Binding the trace to the transformation status is not really helpful, because in case of 100 chained sub-transformations I don’t want to invoke resolve(…) a hundred times. Anyway, how to propagate the Status across multiple levels? If A accesses B and B accesses C, is there any possibility for A to resolve what has happened during C?

 

What’s the real reason against a default back-propagation of the trace data? Confidentiality? That’s usually not an issue when it comes to model transformation. As long as the interplay between composition and traceability is unclear, any unfounded restrictions are inappropriate. As a QVTo user, I don’t want to decide between composition and traceability.

 

 

Regards

Christopher

 

 

 

Von: qvto-dev-bounces@xxxxxxxxxxx [mailto:qvto-dev-bounces@xxxxxxxxxxx] Im Auftrag von Ed Willink
Gesendet: Donnerstag, 22. Oktober 2015 11:58
An: qvto-dev@xxxxxxxxxxx
Betreff: Re: [qvto-dev] Fwd: [omg] [QVT13] Ballot #5 is ready for review until Wed, 28 Oct 2015 04:00 GMT.

 

Hi

I interpreted the trace of an 'accessed' transformation as the trace of mapping in Tx1 that is accessed during the execution of Tx2 as a consequence of Tx2 inheriting/extending Tx1 with access semantics; not as a consequence of Tx2 nesting/executing e.g. Tx1.transform(). The proposed QVT 1.3 resolution clearly includes all trace from 'inherited' mappings and excludes all 'nested' mappings.

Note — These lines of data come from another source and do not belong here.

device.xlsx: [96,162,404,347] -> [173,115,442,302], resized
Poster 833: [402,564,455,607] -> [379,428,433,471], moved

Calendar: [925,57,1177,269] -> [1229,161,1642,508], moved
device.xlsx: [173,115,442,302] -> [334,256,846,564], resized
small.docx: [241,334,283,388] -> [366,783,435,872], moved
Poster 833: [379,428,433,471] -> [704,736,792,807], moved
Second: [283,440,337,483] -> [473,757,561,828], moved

I raised http://solitaire.omg.org/browse/QVT13-124 suggesting that the solution to 'nested' traces may be for the trace-data to form part of the Status which could be an optional additional first resolveXXX argument.

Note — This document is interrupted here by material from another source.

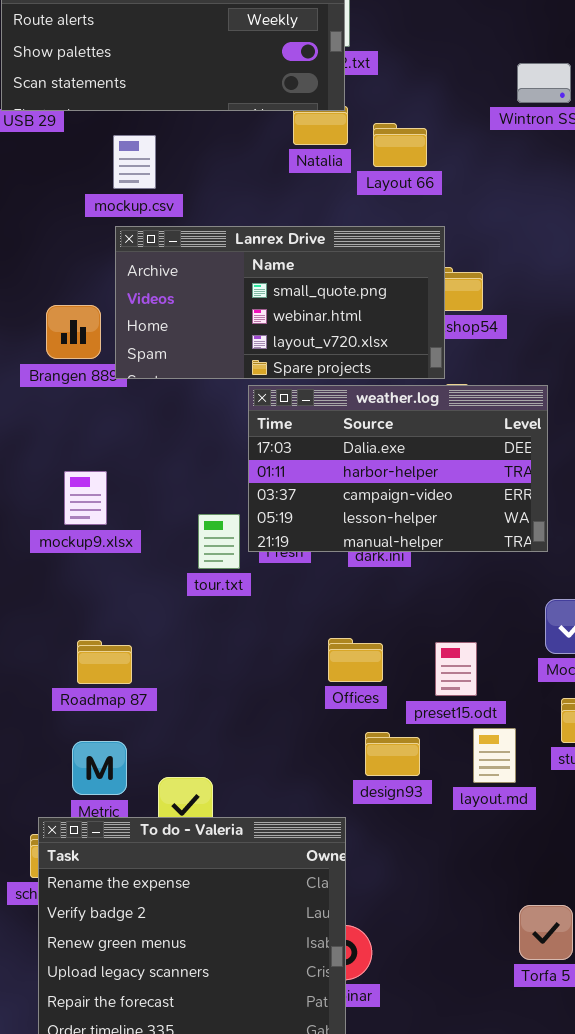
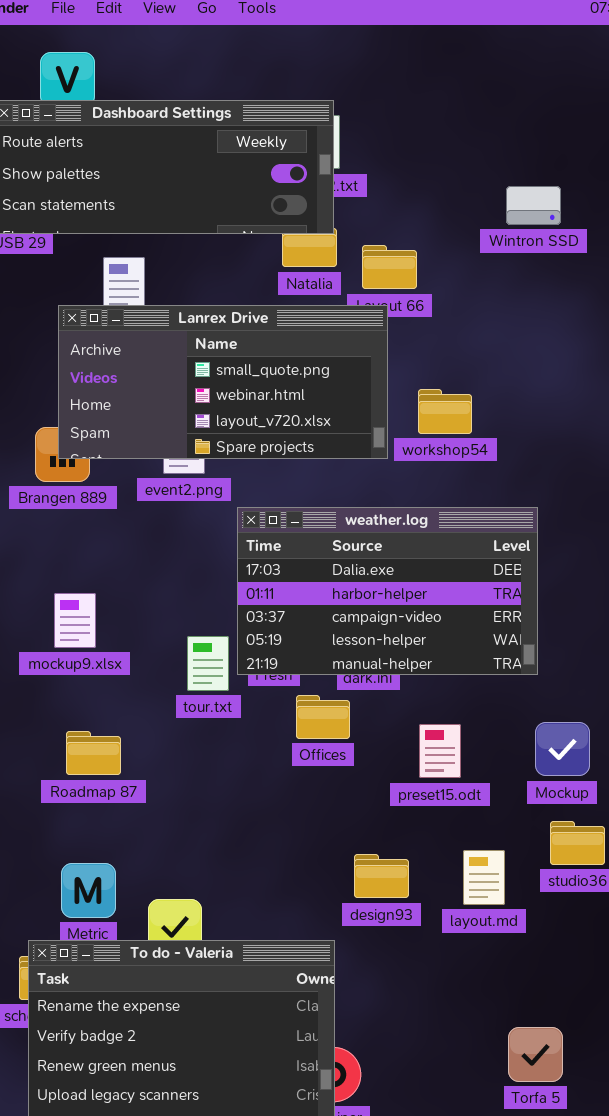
Lanrex Drive: [115,226,445,379] -> [58,305,388,459], moved
Offices: [328,638,383,682] -> [296,695,350,739], moved
Roadmap 87: [77,640,132,684] -> [66,731,121,775], moved
preset15.odt: [435,642,477,696] -> [419,724,461,778], moved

...resolveIn(tx1Status, Tx1:::A::m);

Transformation::transform()/parallelTransform() support a nested invocation but the returned Status content is very limited.

Suggest 1: Reify TraceData/TraceRecord so that arbitrary OCL queries can be executed.

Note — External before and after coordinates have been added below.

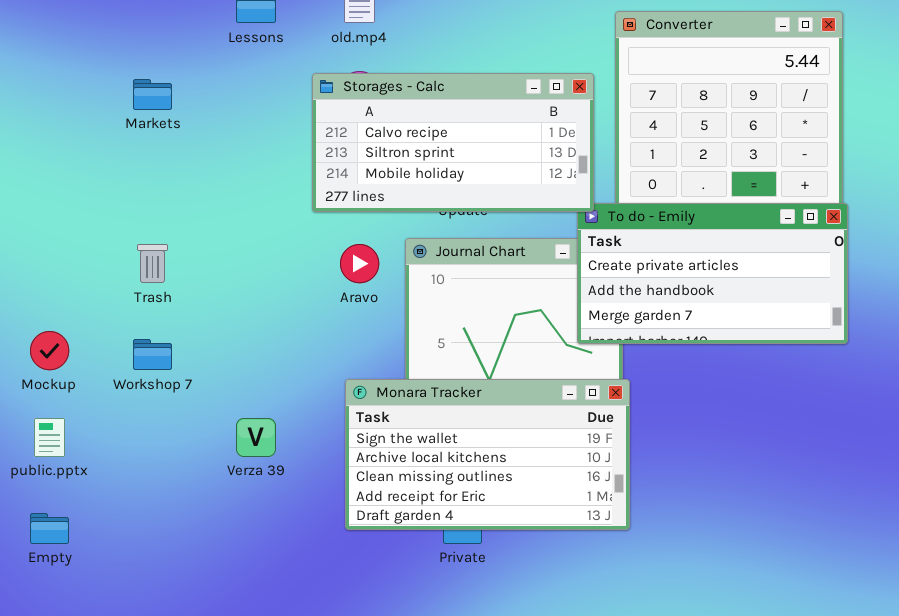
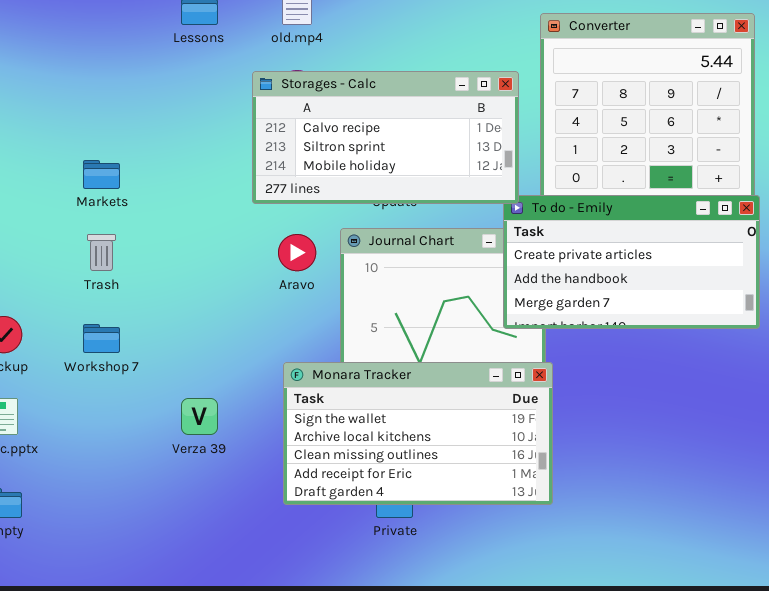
Markets: [133,79,172,110] -> [83,160,120,189], moved

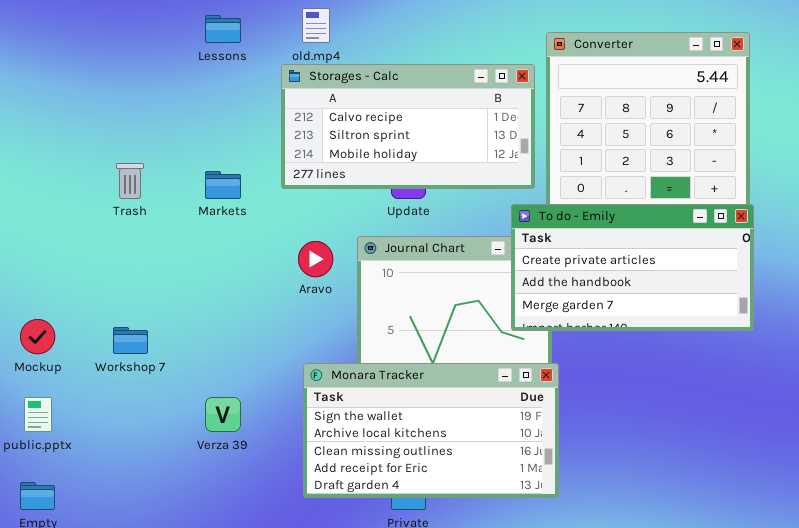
Storages - Calc: [252,71,519,204] -> [281,64,535,189], moved
Markets: [83,160,120,189] -> [205,171,241,199], moved
Trash: [87,234,116,271] -> [116,163,144,199], moved

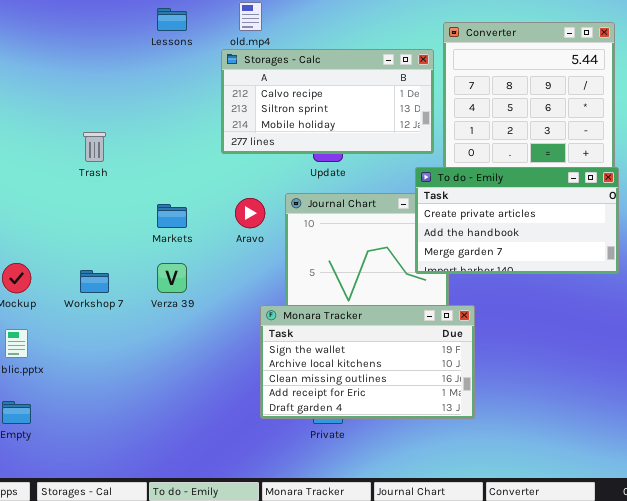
Markets: [205,171,241,199] -> [157,204,187,228], moved
Monara Tracker: [303,363,559,498] -> [260,305,475,419], moved
Verza 39: [205,397,241,432] -> [157,263,187,293], moved

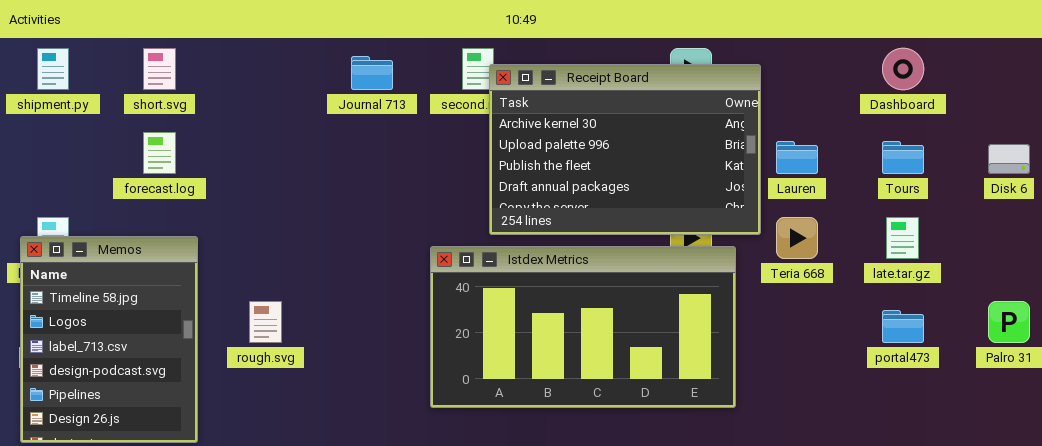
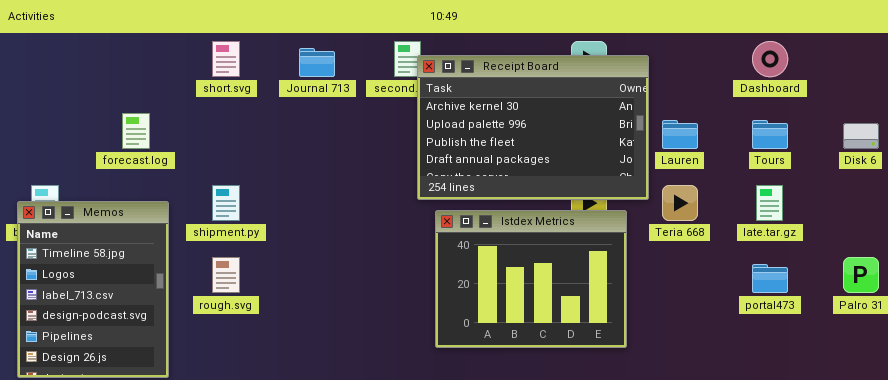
shipment.py: [37,48,69,90] -> [212,185,240,221], moved
short.svg: [143,48,176,90] -> [212,41,240,77], moved
Istdex Metrics: [430,246,736,408] -> [435,210,627,348], resized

Suggest 2: Add a getTraceData() to Status and 'this'.

Suggest 3: Add an optional Status first argument to all resolve() methods to enable use on an invoked Transformation.

NB. Since a transformation invocation involves cloning, resolve() should hide the clones so that the caller sees only a single object space.

Suggest 4: TraceData/TraceRecord/Status/Transformation/Model should be / share share an abstraction with QVTc/QVTr.

If you care to prototype this suggestion, it can guide a resolution for QVT 1.4. The hidden cloning issue to support distributed parrallelTransform() needs careful attention.

Tracing only Mapping invocation/execution is indeed limiting. Adding a Transformation Invocation trace-record could be useful. Adding an Object construction trace record could also be useful. Perhaps even an Object mutation trace record to make sure your disk fills up. Once again prototype something better and raise an issue.

    Regards

        Ed Willink

On 22/10/2015 09:26, Christopher Gerking wrote:

Hi

 

To be honest, I’m unhappy with the resolution of QVT13-22.

 

The QVT13-23 resolution implies that there is a trace record for every mapping execution, “but not those by transformation invocations”. That’s exactly what this issue is about. If there are no trace records for mappings executed inside an accessed transformation, the entire trace of the accessed transformation gets lost after its termination. This reduces the possibilities for transformation composition: if I need full traceability, I can’t decompose my transformation into subparts, and vice versa. However if I have a stepwise transformation with intermediate models, I’m actually dependent on “accessing” sub-transformations (intermediate models won’t work otherwise). I’m actually suffering from exactly this dilemma with one of my transformations where I need full traceability.

 

I agree that, due to parallelTransform(), an accessed transformation shouldn’t reuse the trace data of the accessing transformation. But why is there no write-back after the termination of transform() or parallelTransform() ? Exposing a trace is often useful and never hurts.

 

In any case, the resolution text is somewhat contradictive: there are trace records for accessed transformations, but not for transformation invocations. That’s a contradiction, because an accessed transformation must always be invoked explicitly.